Take a trip to the Burlington Public Library and take out a copy of "Mouse Paint." When you finish reading this story with your child be creative and play with colors. This can be done several ways. If you are up for mess you can certainly do it with paints. You can also recreate this activity by using water and food coloring. Put water in 3 cups and add a few drop of food coloring to the water. In cup one add red food coloring, in cup two add yellow food coloring and in cup three add blue food coloring. Using an eye dropper have the children mix the colors between cups and let them explore what happens when you mix the colors together. You might want to guide them at first and refer back to the book to see if they can recreate some of the colors. If left on their own they will most likely mix all of the colors together at once and make black.

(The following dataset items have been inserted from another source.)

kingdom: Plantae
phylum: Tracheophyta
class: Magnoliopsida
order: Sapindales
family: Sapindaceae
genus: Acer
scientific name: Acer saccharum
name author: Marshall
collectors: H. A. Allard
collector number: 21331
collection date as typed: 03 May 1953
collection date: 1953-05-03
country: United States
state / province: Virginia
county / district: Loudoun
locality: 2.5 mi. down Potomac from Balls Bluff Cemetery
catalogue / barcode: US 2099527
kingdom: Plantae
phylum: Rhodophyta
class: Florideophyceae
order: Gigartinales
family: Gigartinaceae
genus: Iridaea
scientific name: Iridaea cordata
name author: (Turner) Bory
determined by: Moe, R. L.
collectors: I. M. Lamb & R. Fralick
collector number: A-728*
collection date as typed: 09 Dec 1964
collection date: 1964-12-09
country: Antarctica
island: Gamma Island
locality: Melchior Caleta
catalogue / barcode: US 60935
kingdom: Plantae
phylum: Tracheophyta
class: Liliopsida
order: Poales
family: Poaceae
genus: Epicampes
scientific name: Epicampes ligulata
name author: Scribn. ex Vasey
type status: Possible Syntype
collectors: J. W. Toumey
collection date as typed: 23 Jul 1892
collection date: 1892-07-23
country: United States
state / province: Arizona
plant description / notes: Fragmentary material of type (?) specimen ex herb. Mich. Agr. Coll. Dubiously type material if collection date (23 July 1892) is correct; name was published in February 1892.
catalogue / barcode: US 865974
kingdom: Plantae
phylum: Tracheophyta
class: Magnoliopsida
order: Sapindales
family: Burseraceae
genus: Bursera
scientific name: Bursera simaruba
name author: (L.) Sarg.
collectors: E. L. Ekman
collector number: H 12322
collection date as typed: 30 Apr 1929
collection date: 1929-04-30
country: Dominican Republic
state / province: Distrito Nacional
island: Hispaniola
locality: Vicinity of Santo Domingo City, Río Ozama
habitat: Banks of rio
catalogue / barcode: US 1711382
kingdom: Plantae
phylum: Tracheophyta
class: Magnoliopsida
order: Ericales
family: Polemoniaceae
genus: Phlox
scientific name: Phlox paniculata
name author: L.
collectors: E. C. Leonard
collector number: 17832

Another great book on color mixing is "Little Blue and Little Yellow" by Leo Leoni.

This book also focuses on color mixing and can also be used to teach colors and what happens when you mix colors together.

It's All in the Name

Since we have started our program blog I have spent a lot of time looking at other early childhood blogs to see how they share information with families and other early childhood educators. This past weekend I saw several posts about beginning letter
identification by using the letters in a child's name. One of the things we know is that in order for children to make connections and retain information it has to
be meaningful. What better way to begin letter recognition then through beginning to identify the letters in their names? This is done several ways in the integrated preschool that are simple and can be recreated in any educational setting.

When the students arrive every day, they have to find their name tag on the door and check themselves in school by putting their name tag in a designated space. By engaging in this activity, children not only recognize their names, but also begin to practice one to one correspondence skills at circle time by placing their name tag on a number line. I'm always amazed at how quickly the children not only learn their name, but also the names of their peers. In one of the classrooms, when children move from center to center, they have to find their name and sign in. This idea not only works on name and letter recognition,
but it also works on development of fine motor skills. Notice how the names are posted on the wall. This works on several aspects of development, such as the development of shoulder and hand strength, refinement of small muscle control, as well as proper wrist extension Teachers place the children's names on their spots on the rug. Some name tags have the child's entire name, others have the first letter of the child's name. Of course, children are always provided with name tags to put their name on their work. Some students can do this independently, other need models and some students require their name to be dotted out for them to trace.

All of these activities are embedded into the daily routine of the program. They facilitate not only name recognition, but also a connection to alphabet awareness in a developmentally appropriate, meaningful and contextual way.